From the above example
it looks like XFS+O_DIRECT+sparse file creation is broken/not supported.
(Things work if LD_ASSUME_KERNEL is set because then "rpm" uses a different
method to control
its database accesses..... it never runs through the above offending code.
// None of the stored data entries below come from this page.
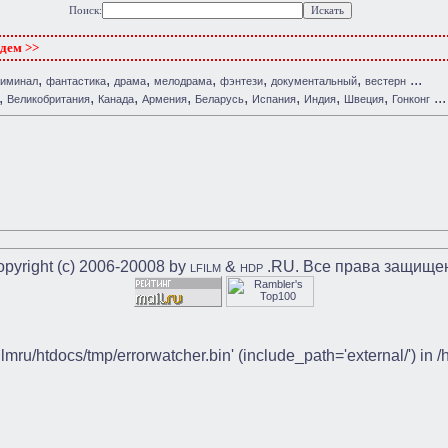
Поиск:
ждем >>
,
,
,
,
,
,
...
риминал
фантастика
драма
мелодрама
фэнтези
документальный
вестерн
,
,
,
,
,
,
,
,
...
Великобритания
Канада
Армения
Беларусь
Испания
Индия
Швеция
Гонконг
pyright (c) 2006-20008 by
&
.RU. Все права защище
LFILM
HDP
ilmru/htdocs/tmp/errorwatcher.bin' (include_path='external/') in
Although it finds that __db.001
is not there, it does not try to create it.)
Does this ring any bells with anyone ?
On the bright side, it DOES look like it is an application-specific combination
of factors that cause
the failure..... so the problem is not likely to be widely seen.